### [EXERCISE]
Below are the records to retype. Keep every character exactly and leave out the pictures.

[Dataset entries]
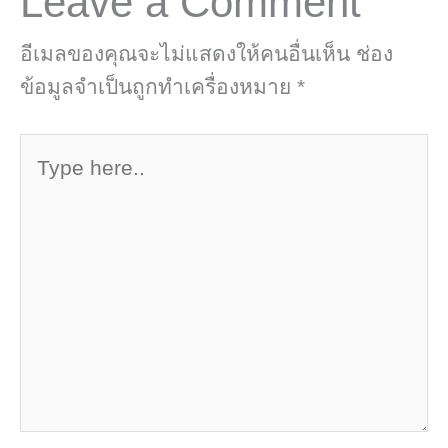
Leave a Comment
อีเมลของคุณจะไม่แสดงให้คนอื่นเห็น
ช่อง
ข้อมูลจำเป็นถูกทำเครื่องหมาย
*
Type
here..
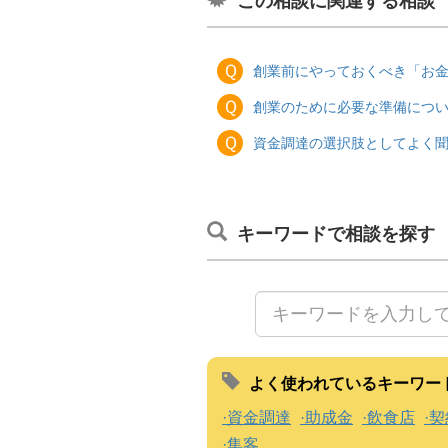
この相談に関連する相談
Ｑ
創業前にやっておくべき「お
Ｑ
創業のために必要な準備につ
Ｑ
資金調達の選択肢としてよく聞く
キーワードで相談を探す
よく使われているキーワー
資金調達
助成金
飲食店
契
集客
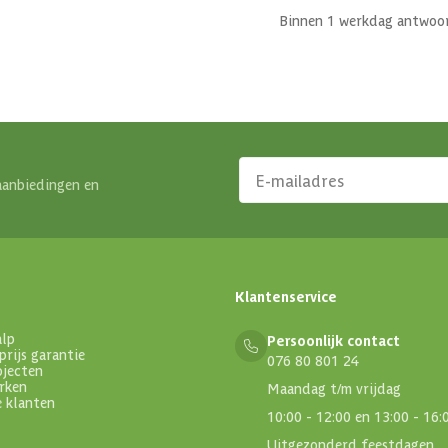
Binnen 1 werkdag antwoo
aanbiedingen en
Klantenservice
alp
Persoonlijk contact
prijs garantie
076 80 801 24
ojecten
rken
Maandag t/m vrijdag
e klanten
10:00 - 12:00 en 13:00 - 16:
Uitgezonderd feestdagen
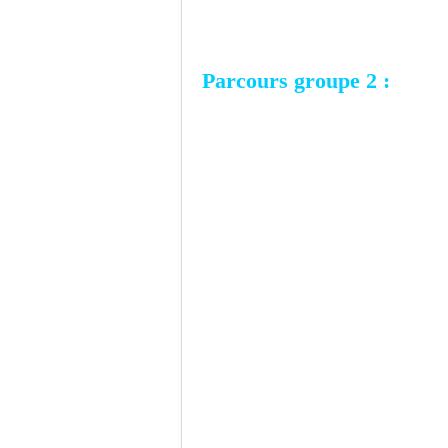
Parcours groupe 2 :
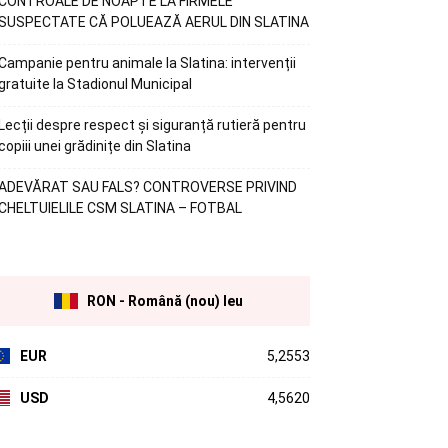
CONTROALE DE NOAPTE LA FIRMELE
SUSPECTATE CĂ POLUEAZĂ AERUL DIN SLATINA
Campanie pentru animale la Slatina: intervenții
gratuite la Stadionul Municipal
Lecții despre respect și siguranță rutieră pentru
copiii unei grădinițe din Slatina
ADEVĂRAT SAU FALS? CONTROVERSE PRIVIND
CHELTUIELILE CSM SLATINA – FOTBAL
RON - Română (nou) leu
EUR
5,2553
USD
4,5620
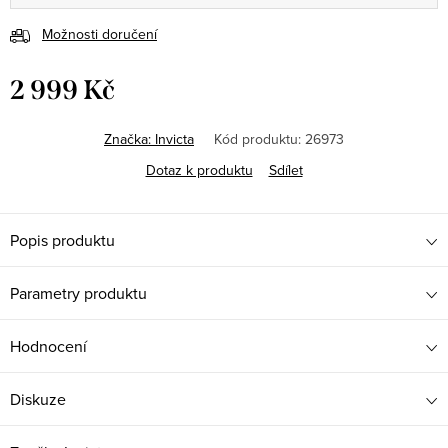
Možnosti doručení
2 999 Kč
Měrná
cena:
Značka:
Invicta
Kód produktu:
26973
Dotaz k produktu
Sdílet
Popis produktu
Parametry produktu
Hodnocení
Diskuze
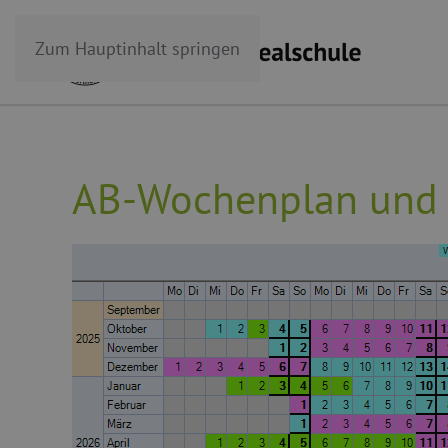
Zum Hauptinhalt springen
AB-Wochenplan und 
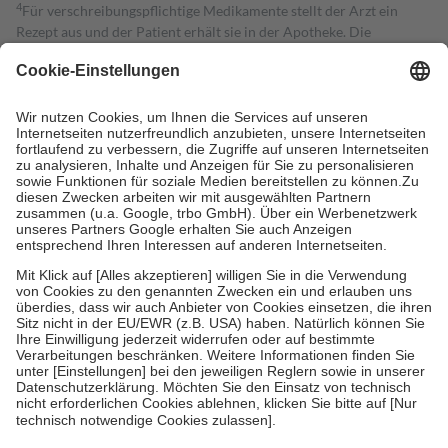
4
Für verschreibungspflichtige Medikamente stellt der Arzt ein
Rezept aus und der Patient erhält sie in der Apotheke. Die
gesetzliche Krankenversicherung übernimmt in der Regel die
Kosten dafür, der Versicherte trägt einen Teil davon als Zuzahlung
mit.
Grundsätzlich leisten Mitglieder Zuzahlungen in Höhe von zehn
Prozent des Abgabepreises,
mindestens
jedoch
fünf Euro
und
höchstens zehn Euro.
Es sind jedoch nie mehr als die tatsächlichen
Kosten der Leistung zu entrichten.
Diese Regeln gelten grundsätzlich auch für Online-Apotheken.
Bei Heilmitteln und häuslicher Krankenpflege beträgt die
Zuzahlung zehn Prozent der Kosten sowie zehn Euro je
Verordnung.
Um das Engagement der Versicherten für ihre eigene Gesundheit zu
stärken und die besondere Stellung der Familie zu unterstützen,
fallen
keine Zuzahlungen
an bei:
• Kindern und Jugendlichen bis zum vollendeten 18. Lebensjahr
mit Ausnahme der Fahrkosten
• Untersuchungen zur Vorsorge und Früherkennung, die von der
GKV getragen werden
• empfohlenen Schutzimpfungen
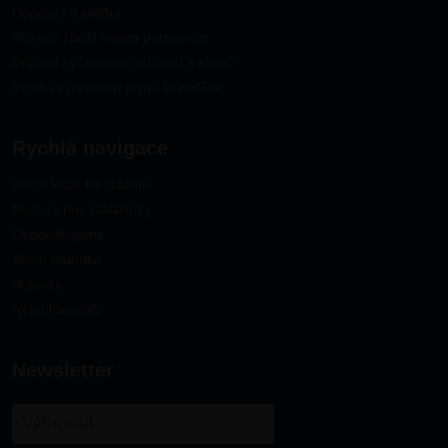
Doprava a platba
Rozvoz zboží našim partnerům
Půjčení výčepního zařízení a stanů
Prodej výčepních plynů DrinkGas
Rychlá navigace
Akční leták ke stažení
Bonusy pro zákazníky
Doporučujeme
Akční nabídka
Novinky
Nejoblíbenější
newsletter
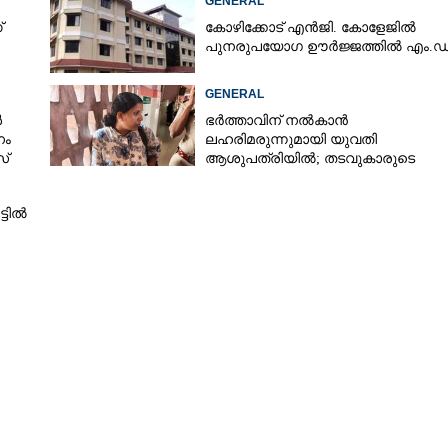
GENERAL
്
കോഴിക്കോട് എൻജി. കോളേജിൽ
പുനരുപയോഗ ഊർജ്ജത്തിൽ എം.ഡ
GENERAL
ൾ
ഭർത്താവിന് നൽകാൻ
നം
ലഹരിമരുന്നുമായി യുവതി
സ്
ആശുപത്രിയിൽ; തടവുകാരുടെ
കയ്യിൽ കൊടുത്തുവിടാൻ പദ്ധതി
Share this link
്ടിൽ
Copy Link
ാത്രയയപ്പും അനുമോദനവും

### [TASK OUTPUT]
Leave a Comment
อีเมลของคุณจะไม่แสดงให้คนอื่นเห็น
ช่อง
ข้อมูลจำเป็นถูกทำเครื่องหมาย
*
Type
here..
この相談に関連する相談
Ｑ
創業前にやっておくべき「お
Ｑ
創業のために必要な準備につ
Ｑ
資金調達の選択肢としてよく聞く
キーワードで相談を探す
よく使われているキーワー
資金調達
助成金
飲食店
契
集客
Binnen 1 werkdag antwoo
aanbiedingen en
Klantenservice
alp
Persoonlijk contact
prijs garantie
076 80 801 24
ojecten
rken
Maandag t/m vrijdag
e klanten
10:00 - 12:00 en 13:00 - 16:
Uitgezonderd feestdagen
Parcours groupe 2 :
CONTROALE DE NOAPTE LA FIRMELE
SUSPECTATE CĂ POLUEAZĂ AERUL DIN SLATINA
Campanie pentru animale la Slatina: intervenții
gratuite la Stadionul Municipal
Lecții despre respect și siguranță rutieră pentru
copiii unei grădinițe din Slatina
ADEVĂRAT SAU FALS? CONTROVERSE PRIVIND
CHELTUIELILE CSM SLATINA – FOTBAL
RON - Română (nou) leu
EUR
5,2553
USD
4,5620
Možnosti doručení
2 999 Kč
Měrná
cena:
Značka:
Invicta
Kód produktu:
26973
Dotaz k produktu
Sdílet
Popis produktu
Parametry produktu
Hodnocení
Diskuze
Zum Hauptinhalt springen
AB-Wochenplan und 
4
Für verschreibungspflichtige Medikamente stellt der Arzt ein
Rezept aus und der Patient erhält sie in der Apotheke. Die
gesetzliche Krankenversicherung übernimmt in der Regel die
Kosten dafür, der Versicherte trägt einen Teil davon als Zuzahlung
mit.
Grundsätzlich leisten Mitglieder Zuzahlungen in Höhe von zehn
Prozent des Abgabepreises,
mindestens
jedoch
fünf Euro
und
höchstens zehn Euro.
Es sind jedoch nie mehr als die tatsächlichen
Kosten der Leistung zu entrichten.
Diese Regeln gelten grundsätzlich auch für Online-Apotheken.
Bei Heilmitteln und häuslicher Krankenpflege beträgt die
Zuzahlung zehn Prozent der Kosten sowie zehn Euro je
Verordnung.
Um das Engagement der Versicherten für ihre eigene Gesundheit zu
stärken und die besondere Stellung der Familie zu unterstützen,
fallen
keine Zuzahlungen
an bei:
• Kindern und Jugendlichen bis zum vollendeten 18. Lebensjahr
mit Ausnahme der Fahrkosten
• Untersuchungen zur Vorsorge und Früherkennung, die von der
GKV getragen werden
• empfohlenen Schutzimpfungen
Doprava a platba
Rozvoz zboží našim partnerům
Půjčení výčepního zařízení a stanů
Prodej výčepních plynů DrinkGas
Rychlá navigace
Akční leták ke stažení
Bonusy pro zákazníky
Doporučujeme
Akční nabídka
Novinky
Nejoblíbenější
newsletter
GENERAL
്
കോഴിക്കോട് എൻജി. കോളേജിൽ
പുനരുപയോഗ ഊർജ്ജത്തിൽ എം.ഡ
GENERAL
ൾ
ഭർത്താവിന് നൽകാൻ
നം
ലഹരിമരുന്നുമായി യുവതി
സ്
ആശുപത്രിയിൽ; തടവുകാരുടെ
കയ്യിൽ കൊടുത്തുവിടാൻ പദ്ധതി
Share this link
്ടിൽ
Copy Link
ാത്രയയപ്പും അനുമോദനവും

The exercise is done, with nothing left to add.